As an introduction, this goes a long way to answering the first question of the evening: If everyone can make everything, how can a brand differentiate itself?
But as pockets of conversation break out across the table new perspectives begin to emerge. “You can only differentiate yourself if you’re absolutely clear on what your brand’s purpose is,” says one guest. “It doesn’t matter what it is – keeping the high street alive, helping people to sleep better – if you aren’t clear on why you exist you’re not going to find your audience and tell the stories that they want to hear.”
“But plenty of brands found their story long before they could name their purpose,” another guest shoots back. “Nike didn’t come up with ‘Just Do It’ until they were about 15 years old.”
As the debate evolves, the conversation veers towards the final question of the evening: Can you actually create a business out of something that’s designed for resonance rather than reach?
“If the history of advertising has taught us anything it’s that the things worth making have always been the hardest to count,” says Lorrain. This has certainly been true of Cannes Lions. The festival’s main award, the Titanium Lion, was created in 2003 because judges were blown away by a BMW film series but didn’t know how to quantify its impact.
The Observer’s head of studio, Nico Sarti, points out the fact that we’re still talking about it 23 years later, which may suggest the least quantifiable campaigns are perhaps the ones which resonate most with audiences. “If AI can give us new ways to measure what moves people, then perhaps resonance is something creativity can start to engineer.”

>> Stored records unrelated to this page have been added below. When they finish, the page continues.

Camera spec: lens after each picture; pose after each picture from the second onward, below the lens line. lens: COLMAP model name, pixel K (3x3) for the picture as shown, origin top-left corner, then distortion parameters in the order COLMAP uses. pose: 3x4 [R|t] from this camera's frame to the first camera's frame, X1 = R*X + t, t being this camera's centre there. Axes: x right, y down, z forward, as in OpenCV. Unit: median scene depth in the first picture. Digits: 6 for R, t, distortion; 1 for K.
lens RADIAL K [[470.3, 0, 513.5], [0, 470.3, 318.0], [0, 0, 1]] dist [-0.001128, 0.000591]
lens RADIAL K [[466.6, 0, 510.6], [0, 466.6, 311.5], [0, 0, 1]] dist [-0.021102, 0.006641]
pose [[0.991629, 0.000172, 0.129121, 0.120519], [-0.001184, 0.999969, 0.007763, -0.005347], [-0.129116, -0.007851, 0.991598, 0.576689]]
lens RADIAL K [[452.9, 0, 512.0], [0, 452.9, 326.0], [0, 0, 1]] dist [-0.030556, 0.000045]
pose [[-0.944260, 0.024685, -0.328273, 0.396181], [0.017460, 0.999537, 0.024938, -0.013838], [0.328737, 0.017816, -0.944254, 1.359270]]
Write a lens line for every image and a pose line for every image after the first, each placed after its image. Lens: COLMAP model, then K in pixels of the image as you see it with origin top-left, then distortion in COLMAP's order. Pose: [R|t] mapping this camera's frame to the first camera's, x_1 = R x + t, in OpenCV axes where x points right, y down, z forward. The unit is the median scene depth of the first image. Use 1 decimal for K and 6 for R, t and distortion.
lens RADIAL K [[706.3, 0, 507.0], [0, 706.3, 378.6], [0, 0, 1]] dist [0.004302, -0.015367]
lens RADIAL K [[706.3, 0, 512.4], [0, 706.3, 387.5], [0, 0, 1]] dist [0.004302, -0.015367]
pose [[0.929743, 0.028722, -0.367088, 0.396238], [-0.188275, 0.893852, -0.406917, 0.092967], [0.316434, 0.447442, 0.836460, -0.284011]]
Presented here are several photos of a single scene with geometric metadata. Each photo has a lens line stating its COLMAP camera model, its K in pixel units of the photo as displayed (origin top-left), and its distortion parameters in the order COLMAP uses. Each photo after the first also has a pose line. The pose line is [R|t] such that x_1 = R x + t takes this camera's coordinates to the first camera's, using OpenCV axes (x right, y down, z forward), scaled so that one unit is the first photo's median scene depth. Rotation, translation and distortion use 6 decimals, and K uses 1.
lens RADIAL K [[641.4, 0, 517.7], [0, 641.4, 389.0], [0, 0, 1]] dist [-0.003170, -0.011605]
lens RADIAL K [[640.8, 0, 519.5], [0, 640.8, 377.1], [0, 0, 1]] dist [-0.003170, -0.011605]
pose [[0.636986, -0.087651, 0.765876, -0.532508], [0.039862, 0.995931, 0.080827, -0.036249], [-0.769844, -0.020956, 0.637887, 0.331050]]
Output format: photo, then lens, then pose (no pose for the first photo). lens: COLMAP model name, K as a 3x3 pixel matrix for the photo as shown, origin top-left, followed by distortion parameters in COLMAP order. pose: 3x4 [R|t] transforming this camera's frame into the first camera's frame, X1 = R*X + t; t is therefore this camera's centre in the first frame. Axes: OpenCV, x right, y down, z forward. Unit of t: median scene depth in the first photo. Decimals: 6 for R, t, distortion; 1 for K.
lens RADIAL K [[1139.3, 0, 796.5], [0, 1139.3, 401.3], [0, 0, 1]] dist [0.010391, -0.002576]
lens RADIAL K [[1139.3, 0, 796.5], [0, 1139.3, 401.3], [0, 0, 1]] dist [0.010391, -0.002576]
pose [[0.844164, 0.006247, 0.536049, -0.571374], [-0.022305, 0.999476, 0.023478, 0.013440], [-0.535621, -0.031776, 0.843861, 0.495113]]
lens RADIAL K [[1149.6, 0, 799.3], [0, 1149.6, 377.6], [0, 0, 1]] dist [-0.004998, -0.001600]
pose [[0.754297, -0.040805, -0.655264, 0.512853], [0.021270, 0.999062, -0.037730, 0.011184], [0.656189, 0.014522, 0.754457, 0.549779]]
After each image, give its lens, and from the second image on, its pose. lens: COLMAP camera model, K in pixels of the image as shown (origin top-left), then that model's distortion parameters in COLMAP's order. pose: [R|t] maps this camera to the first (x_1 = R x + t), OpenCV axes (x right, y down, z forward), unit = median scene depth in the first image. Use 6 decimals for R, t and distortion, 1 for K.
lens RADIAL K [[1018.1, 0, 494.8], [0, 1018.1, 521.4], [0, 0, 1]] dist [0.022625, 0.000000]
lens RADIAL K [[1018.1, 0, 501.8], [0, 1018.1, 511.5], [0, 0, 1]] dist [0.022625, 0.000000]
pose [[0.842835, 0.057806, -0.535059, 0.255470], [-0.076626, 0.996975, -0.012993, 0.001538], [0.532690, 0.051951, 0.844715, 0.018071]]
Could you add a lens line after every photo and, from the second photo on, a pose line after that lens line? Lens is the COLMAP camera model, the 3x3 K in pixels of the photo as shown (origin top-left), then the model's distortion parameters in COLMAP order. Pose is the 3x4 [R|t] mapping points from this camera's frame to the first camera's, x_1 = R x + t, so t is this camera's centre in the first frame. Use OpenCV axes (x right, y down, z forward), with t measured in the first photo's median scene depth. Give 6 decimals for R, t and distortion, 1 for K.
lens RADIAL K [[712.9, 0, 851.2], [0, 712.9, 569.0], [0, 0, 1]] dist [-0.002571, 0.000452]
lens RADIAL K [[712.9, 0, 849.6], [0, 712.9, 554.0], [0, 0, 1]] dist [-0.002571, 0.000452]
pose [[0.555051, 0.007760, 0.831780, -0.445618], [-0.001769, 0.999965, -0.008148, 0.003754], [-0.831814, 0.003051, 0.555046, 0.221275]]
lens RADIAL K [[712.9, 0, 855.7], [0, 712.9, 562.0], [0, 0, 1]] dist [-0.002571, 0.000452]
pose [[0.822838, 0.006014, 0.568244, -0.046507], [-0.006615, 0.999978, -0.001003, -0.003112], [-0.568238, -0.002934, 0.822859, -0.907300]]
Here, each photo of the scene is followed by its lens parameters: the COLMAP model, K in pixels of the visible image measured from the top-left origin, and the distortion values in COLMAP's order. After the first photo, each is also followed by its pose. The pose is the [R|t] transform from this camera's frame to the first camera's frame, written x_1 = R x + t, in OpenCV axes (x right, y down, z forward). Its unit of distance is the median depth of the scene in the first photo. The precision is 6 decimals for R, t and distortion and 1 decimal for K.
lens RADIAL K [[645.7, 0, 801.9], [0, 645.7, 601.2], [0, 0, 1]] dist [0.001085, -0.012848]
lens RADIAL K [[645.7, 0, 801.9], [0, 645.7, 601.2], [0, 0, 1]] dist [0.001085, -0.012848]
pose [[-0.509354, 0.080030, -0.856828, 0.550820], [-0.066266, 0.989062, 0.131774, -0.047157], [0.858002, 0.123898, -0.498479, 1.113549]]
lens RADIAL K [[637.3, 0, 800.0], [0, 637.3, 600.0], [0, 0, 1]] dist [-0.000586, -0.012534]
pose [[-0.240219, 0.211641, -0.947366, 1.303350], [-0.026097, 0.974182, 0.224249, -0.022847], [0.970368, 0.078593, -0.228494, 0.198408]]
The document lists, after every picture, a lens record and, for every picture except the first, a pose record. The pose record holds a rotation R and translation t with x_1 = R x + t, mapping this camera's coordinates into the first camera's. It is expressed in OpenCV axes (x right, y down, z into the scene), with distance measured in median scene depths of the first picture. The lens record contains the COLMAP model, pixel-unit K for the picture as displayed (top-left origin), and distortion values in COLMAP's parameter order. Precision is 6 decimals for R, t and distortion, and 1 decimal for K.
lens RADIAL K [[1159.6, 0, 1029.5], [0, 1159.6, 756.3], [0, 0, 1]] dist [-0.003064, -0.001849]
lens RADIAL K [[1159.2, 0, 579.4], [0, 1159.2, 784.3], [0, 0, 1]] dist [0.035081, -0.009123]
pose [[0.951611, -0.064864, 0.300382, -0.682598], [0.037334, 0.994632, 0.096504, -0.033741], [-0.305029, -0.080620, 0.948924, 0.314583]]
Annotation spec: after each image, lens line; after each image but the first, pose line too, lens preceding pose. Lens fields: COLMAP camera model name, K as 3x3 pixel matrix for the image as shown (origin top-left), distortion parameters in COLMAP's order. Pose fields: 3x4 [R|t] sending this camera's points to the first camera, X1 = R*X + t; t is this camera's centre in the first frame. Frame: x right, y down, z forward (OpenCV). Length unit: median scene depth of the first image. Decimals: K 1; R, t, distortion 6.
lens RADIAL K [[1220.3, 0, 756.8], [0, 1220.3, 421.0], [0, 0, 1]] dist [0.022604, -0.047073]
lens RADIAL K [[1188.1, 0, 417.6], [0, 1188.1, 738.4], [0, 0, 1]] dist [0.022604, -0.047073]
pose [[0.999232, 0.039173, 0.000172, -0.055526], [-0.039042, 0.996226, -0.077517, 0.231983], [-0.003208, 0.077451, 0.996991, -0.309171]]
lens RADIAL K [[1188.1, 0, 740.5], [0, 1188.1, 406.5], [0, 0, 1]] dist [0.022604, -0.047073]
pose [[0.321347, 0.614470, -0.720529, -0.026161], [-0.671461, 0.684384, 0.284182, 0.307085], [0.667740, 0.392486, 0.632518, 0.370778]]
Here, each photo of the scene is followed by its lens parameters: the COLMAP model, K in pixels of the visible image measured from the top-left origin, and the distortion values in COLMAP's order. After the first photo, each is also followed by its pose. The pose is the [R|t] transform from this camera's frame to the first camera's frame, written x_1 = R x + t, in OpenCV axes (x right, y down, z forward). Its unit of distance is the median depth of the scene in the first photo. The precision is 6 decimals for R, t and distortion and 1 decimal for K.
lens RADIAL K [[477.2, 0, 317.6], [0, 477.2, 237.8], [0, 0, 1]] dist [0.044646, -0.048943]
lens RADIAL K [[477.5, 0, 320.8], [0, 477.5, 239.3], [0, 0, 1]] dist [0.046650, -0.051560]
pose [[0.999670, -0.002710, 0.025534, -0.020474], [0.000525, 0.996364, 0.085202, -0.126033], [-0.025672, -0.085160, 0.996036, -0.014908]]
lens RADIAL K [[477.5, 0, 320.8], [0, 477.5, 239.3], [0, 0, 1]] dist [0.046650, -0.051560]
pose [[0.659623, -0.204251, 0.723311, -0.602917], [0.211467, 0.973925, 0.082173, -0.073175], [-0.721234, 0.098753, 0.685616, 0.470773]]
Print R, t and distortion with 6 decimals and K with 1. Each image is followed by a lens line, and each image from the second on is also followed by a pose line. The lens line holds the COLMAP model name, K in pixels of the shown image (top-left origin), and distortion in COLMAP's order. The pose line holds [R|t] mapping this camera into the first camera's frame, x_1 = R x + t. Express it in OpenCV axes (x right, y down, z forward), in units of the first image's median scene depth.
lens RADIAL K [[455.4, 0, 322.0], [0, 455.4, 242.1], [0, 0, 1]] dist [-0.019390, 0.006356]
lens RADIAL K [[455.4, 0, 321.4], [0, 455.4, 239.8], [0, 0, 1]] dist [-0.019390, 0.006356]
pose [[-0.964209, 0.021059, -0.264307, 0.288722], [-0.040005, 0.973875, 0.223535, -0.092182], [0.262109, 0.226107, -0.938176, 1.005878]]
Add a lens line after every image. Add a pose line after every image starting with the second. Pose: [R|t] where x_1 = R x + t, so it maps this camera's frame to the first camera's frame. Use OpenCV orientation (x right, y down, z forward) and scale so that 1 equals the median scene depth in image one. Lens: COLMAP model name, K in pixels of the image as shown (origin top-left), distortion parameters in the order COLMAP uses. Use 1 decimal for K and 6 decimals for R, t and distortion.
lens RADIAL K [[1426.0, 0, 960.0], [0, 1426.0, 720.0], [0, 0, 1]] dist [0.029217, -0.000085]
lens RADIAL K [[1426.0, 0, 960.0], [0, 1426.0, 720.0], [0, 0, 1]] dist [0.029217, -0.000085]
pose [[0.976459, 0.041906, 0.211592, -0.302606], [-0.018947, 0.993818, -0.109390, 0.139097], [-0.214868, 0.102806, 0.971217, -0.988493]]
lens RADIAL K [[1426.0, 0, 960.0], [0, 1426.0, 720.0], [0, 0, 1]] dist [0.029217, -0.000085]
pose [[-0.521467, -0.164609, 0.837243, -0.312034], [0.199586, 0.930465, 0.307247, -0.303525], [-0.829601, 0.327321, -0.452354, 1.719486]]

These are the kind of exchanges that the main stage rarely makes room for. Down on the Croisette, the conversation bounces from campaign to campaign, focusing on reach and engagement. At Culture3 Offstage, the focus is resonance. Rather than talking to an audience from a stage, the night has brought people together around a table to share food and ideas. And it is the slow, considered conversation, more than anything at Cannes Lions, that resonates with the guests.